William Orbit @ Circus Space
A familiar name if not a familiar face, William Orbit is best known as a producer of other people’s music, having been at the controls for Blur‘s 13 and Madonna‘s Ray Of Light, amongst much else. His Pieces In A Modern Style album was a surprisingly big hit in the early noughties, but as an artist he seems far more comfortable in the studio than on the stage, if tonight’s appearance – part stream of consciousness, part Q&A, part mad professor at work – was anything to go by. Strumming a guitar, he took questions on Madge’s Ray Of Light sessions, offered up stories of squatting in a school, accidentally (?) revealed his performance notes on the big screen behind him, showed off some film of steam trains and fired up a computer controlled percussion robot. There was a fine line between madness and genius at work amidst the laugh-out-loud chaos that ensued, and by the show’s end we were none the wiser which side Orbit falls on.

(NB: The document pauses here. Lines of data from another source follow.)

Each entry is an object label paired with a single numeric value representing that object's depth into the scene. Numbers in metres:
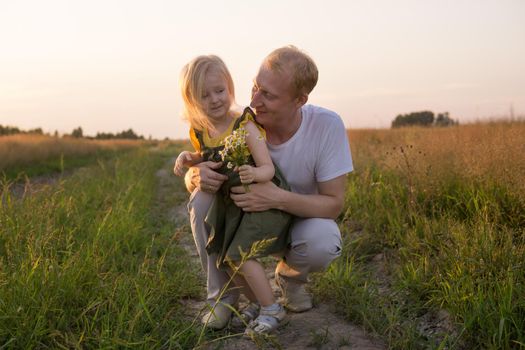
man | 2.66
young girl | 2.65
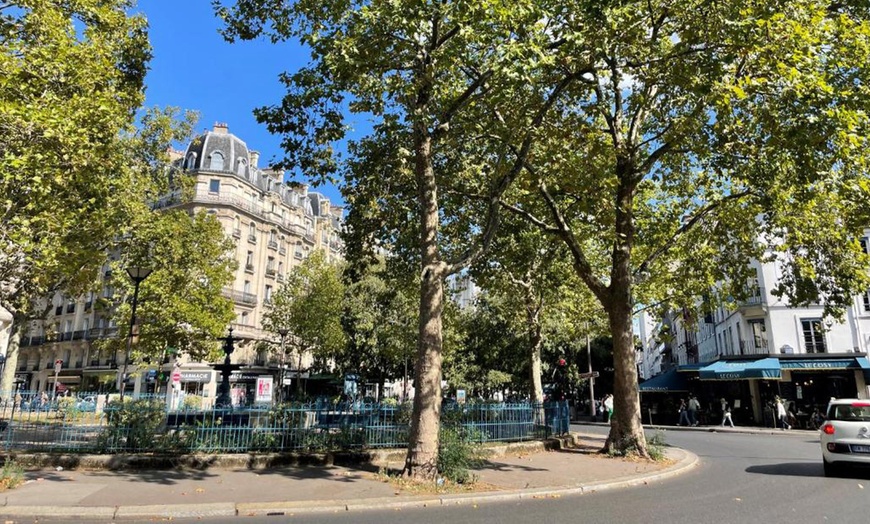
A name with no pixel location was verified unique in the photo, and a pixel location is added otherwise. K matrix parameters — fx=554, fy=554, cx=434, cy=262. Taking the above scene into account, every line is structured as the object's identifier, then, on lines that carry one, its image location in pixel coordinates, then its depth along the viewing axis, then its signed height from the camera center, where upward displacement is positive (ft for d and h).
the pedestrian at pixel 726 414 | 96.33 -4.64
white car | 34.88 -3.01
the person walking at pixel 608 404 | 108.47 -3.11
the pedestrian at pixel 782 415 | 90.12 -4.45
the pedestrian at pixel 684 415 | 102.32 -4.97
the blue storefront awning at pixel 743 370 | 92.02 +2.89
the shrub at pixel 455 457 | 32.91 -4.16
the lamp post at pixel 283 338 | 126.85 +12.63
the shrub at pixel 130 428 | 38.27 -2.52
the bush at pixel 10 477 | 29.01 -4.41
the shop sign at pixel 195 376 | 103.30 +2.65
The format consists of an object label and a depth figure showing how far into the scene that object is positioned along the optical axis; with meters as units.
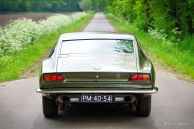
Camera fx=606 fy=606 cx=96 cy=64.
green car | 8.88
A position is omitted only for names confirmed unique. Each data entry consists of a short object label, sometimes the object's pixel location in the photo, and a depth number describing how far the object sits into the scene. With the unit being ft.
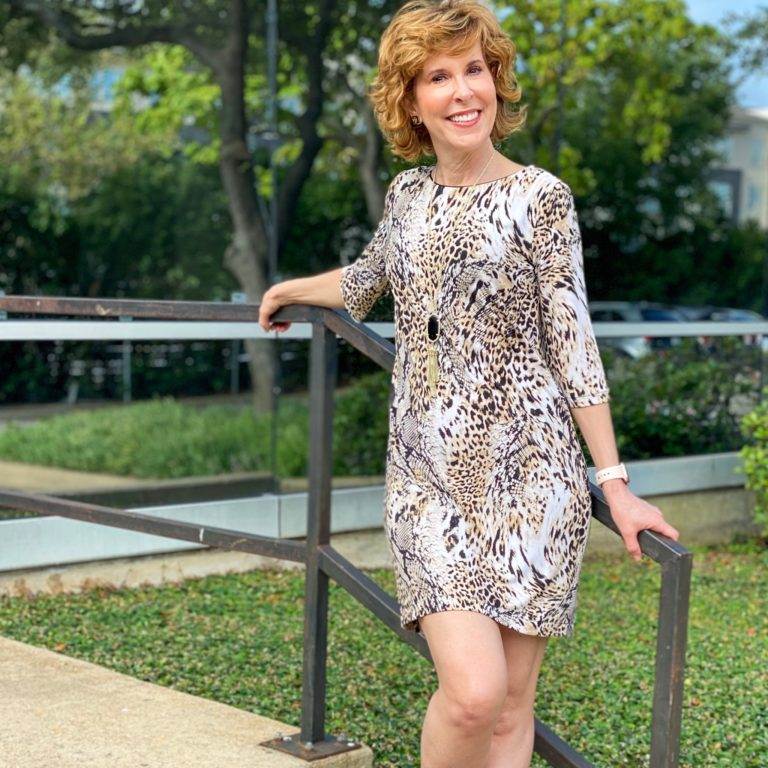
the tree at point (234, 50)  20.21
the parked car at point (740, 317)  23.76
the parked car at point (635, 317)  22.71
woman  7.77
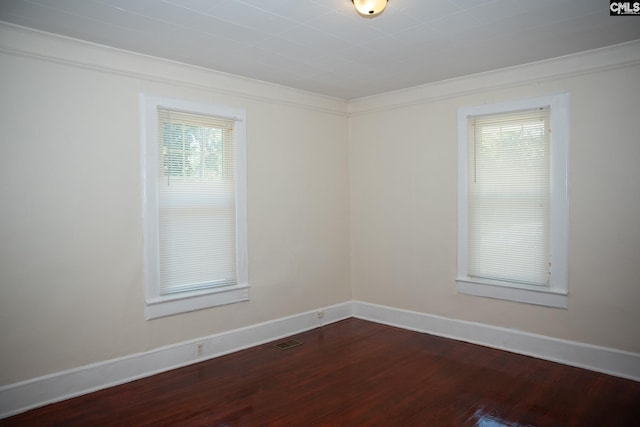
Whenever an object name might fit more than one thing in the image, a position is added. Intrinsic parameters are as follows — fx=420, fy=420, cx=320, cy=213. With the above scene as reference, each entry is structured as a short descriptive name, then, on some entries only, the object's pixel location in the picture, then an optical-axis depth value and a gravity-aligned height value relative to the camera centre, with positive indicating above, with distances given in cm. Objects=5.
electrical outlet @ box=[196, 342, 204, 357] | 398 -138
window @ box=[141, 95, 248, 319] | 372 -1
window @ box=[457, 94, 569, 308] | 388 +2
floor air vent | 438 -149
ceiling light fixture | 255 +121
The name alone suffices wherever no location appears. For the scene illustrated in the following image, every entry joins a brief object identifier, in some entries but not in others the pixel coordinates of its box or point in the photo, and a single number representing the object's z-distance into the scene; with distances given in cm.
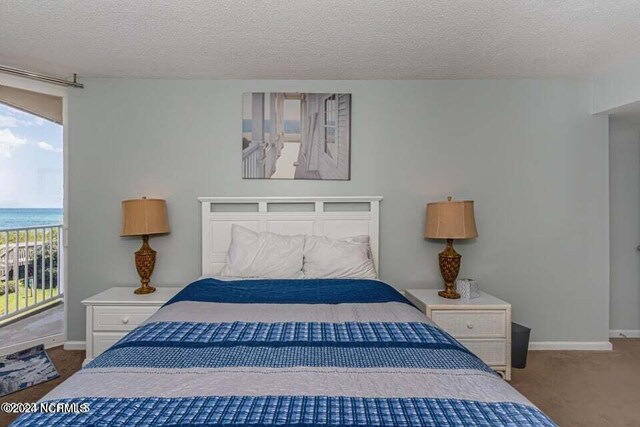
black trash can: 265
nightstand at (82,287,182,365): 252
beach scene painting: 299
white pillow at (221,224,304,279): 261
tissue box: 263
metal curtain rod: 266
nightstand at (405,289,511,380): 251
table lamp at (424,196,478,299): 261
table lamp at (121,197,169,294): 267
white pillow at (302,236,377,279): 257
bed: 91
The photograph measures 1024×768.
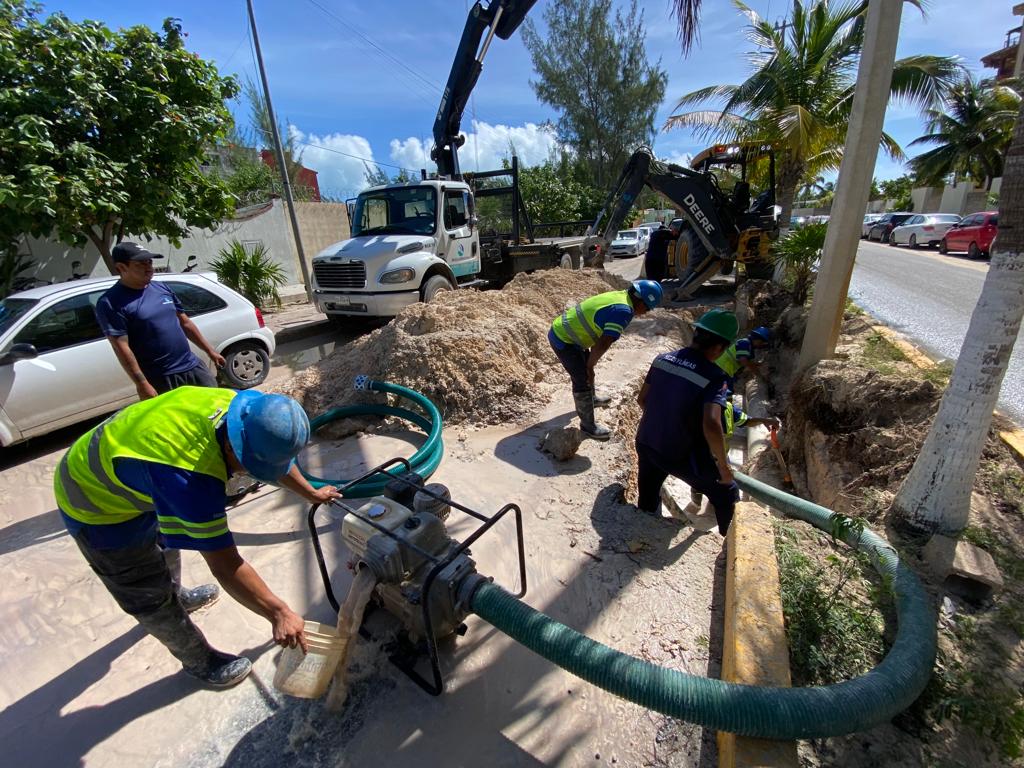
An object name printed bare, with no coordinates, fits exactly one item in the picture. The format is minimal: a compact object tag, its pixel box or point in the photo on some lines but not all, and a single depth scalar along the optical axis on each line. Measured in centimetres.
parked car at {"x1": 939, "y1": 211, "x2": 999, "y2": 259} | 1389
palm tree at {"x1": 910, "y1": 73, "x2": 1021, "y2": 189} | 2152
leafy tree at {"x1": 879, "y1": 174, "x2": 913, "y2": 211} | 3294
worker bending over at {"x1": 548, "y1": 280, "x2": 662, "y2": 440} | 407
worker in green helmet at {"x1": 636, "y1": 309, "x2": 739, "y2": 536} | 282
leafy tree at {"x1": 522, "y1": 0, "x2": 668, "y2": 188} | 2522
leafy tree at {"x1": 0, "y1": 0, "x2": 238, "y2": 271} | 564
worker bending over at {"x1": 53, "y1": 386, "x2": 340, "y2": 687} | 165
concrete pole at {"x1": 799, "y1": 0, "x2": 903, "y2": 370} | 420
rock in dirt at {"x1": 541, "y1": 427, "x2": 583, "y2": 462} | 402
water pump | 192
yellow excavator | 911
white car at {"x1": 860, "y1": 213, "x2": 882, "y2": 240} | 2445
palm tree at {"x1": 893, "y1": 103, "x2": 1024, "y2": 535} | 226
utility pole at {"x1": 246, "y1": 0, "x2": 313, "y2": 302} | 934
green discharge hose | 348
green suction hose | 161
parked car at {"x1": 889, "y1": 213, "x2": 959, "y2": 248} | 1773
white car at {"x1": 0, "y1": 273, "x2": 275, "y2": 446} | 435
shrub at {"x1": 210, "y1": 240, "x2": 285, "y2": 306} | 1027
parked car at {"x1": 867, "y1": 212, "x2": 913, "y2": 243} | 2190
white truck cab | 764
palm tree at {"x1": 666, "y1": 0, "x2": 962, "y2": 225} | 938
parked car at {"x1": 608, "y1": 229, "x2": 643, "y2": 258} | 2103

Outside having a cigarette, he was happy to talk further to fans who lined up for the chance to meet a unique English eccentric. When he takes this show on the road in 2014, go.
Omar Souleyman @ Laundry
At new venue The Laundry, the unique music offering that is Syrian techno exponent Omar Souleyman had dispensed with the poetry readers of his earlier appearances and now forms a pair only with longtime keyboardist Rizan Sa’id, whose battered, scratched old Korg’s top A sticks up, demonstrably not renewed by money from a recent Domino album deal. The now familiar moves with the hands, and clapping, are present and correct, as are the shades. New songs are almost unrecognisable from their Wenu Wenu recordings with Four Tet; they last longer, for one. As he left the stage (more of a step) without encore, his audience – a mix of hardcore devotees and bemused beardstrokers – were left to reflect on Souleyman’s occupation of a pinhead, between niche and mainstream, and dancing to his own tunes atop it.
Trentemøller @ Forum
Harrumphy on Facebook about being genre pigeonholed, Anders Trentemøller was one of two opening night gigs – the other being The Bloody Beetroots – that took LEAF’s clientele out beyond Circus Space, in this case all the way to Kentish Town. As part of an electronic festival, a set predicated on post rock was a surprise, though not an unpleasant one, and there were enough reminders of his electronic roots to suggest his music is forward looking enough to transcend mere genres. Moving lights decked out with paper rose and fell, looking for all the world like flying saucers, and a friendly audience lapped it all up.
Conclusions
There was so much that was positive about LEAF 2013, but it could be better yet. It needs tighter geographical focus next year to make it feel like a cohesive event – losing the Forum and Brixton Academy would be no bad thing – and the Hub needs work on its atmosphere during the days, when rooms with DJs of the quality of Daniel Miller were scantly attended, partly due to the wealth of spoils coexisting.
Also odd was the Sunday night end, with no Sunday daytime programme, which rather left Beardyman and Omar Souleyman out on limbs. Tightening up to a two day, three night event, and using the same venues throughout more consistently, would make sense.
But it’s almost churlish to pick fault with a unique event whose ambition and vision, as well as the sterling roster of artists its inaugural outing attracted, bode very well indeed. Should the festival return in 2014, already there can be no doubt as to the quality of bookings we should expect. Just one problem for the organisers: What and who could top it in 2014?